Le voyage ne suivait pas un itinéraire fixe, mais empruntait les routes commerciales existantes, avec des escales dans les ports de Bretagne ou de Normandie. Les pèlerins n’achetaient pas un billet ‘Fowey - Saint-Jacques-de-Compostelle’. Ils cherchaient un capitaine prêt à leur offrir une place sur son navire.

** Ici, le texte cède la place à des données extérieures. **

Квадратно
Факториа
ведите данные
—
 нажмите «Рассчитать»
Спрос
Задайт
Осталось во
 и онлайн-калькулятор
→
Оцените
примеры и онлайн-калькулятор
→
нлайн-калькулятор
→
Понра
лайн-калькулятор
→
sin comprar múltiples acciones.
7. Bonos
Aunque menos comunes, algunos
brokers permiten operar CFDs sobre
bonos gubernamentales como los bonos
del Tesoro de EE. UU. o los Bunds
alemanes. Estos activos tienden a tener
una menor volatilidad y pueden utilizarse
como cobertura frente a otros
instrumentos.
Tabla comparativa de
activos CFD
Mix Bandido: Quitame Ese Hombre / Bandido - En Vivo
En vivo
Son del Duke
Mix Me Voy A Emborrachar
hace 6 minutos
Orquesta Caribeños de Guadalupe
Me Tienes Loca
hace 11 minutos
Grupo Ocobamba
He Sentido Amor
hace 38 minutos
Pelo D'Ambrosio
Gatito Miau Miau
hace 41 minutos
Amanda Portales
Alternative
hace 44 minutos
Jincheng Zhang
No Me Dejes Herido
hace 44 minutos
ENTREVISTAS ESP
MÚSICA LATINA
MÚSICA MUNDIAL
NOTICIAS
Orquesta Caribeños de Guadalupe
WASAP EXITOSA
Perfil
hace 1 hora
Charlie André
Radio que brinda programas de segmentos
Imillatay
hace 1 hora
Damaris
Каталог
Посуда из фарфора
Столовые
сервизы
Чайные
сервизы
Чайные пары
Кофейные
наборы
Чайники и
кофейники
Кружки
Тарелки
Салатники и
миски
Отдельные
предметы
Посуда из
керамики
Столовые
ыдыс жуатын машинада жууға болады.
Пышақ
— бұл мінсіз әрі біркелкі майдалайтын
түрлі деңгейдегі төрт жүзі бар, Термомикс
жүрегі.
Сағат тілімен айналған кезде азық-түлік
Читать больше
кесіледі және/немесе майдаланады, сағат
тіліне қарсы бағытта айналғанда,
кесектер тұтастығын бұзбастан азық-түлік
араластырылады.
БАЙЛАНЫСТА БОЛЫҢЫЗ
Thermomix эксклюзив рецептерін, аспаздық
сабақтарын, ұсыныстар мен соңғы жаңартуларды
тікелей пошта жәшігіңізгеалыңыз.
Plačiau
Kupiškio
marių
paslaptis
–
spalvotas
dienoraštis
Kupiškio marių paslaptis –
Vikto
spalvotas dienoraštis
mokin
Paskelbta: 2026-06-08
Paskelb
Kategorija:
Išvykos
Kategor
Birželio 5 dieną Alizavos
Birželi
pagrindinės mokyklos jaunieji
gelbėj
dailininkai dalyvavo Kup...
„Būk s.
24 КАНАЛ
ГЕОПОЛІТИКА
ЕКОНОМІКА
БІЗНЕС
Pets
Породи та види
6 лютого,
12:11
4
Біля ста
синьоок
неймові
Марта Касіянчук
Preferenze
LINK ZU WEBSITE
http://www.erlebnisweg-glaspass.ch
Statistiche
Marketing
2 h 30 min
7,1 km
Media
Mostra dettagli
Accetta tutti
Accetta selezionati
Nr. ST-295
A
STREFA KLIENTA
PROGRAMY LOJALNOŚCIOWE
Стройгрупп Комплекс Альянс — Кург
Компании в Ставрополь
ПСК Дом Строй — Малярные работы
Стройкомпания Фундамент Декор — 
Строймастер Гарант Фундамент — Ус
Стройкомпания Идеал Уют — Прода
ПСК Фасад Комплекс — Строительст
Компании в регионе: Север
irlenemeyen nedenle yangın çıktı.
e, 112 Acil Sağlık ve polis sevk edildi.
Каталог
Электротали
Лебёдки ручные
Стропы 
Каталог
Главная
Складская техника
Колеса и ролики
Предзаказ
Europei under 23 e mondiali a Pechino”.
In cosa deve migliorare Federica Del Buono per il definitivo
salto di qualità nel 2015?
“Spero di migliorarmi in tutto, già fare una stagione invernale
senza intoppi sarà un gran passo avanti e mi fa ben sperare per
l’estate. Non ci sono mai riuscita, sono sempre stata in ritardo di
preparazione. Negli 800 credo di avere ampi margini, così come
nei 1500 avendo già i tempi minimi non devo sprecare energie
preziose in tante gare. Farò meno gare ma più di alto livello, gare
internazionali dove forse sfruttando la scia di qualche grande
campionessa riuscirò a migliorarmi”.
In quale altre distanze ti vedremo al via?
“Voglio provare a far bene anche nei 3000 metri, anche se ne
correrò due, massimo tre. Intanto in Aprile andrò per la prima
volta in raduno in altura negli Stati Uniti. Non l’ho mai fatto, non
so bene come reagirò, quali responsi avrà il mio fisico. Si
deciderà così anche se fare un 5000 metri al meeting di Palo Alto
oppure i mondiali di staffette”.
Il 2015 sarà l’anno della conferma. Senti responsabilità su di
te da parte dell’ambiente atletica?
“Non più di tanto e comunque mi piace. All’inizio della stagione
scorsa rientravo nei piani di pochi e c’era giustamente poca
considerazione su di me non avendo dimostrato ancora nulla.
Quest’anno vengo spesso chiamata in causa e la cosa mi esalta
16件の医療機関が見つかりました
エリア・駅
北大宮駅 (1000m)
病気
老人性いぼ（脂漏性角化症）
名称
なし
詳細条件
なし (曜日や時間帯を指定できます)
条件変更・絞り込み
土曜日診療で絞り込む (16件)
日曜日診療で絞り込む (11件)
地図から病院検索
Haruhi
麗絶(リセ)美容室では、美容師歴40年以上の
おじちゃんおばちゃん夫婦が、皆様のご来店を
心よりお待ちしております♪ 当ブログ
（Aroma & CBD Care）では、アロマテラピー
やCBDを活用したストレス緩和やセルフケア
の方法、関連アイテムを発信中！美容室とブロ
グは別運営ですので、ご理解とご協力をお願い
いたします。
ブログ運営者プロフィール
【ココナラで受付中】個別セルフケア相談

La mer devenait alors une partie intégrante du pèlerinage. Depuis le quai de Fowey, les voyageurs ne savaient pas toujours où ils poseraient le pied quelques jours plus tard. Leur traversée dépendait du rythme de la mer, des conditions météorologiques, des saisons et de la place disponible à bord. Le pèlerinage commençait ici par un acte de confiance: quitter la côte familière pour s’ouvrir à un nouvel horizon.
Aujourd’hui encore, lorsqu’on se tient sur le quai de Fowey et que l’on regarde l’estuaire, il est facile d’imaginer les pèlerins d’autrefois attendant un navire qui les emmènerait vers l’autre rive. Comme évoqué dans “La mer, un chemin de connexion”, la mer n’était pas pour les voyageurs celtes une frontière, mais plutôt un passage vers un horizon nouveau.